(Saved data entries)
>>
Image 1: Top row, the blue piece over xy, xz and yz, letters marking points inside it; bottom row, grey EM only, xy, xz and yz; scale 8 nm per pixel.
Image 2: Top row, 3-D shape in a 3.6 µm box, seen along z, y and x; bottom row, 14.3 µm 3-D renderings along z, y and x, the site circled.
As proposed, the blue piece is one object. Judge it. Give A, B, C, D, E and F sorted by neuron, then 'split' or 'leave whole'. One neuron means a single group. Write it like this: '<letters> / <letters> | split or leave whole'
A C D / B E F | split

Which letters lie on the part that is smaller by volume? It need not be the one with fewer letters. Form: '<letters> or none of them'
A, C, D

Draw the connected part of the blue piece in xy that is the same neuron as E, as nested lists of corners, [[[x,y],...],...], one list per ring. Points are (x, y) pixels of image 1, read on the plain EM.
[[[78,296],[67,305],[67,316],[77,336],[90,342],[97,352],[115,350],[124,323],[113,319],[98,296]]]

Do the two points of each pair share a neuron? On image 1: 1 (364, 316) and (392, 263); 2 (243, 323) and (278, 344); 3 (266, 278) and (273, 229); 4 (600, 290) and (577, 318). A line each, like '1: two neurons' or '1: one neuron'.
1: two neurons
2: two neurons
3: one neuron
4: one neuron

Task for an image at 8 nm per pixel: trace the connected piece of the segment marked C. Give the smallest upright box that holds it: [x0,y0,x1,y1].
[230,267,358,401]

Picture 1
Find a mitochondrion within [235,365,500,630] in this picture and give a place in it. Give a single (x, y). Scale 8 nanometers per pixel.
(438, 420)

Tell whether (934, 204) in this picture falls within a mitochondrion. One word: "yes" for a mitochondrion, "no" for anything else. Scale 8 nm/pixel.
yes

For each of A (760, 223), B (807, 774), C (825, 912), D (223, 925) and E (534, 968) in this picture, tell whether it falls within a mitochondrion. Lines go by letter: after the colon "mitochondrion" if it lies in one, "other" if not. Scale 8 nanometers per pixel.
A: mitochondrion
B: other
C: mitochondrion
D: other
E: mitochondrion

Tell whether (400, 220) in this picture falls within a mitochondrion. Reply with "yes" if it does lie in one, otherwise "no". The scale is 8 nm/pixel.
<<
▶ _YOUR TASK_
For every line above that includes the string "bottom", copy the line.

▶ _WORKED SOLUTION_
Image 1: Top row, the blue piece over xy, xz and yz, letters marking points inside it; bottom row, grey EM only, xy, xz and yz; scale 8 nm per pixel.
Image 2: Top row, 3-D shape in a 3.6 µm box, seen along z, y and x; bottom row, 14.3 µm 3-D renderings along z, y and x, the site circled.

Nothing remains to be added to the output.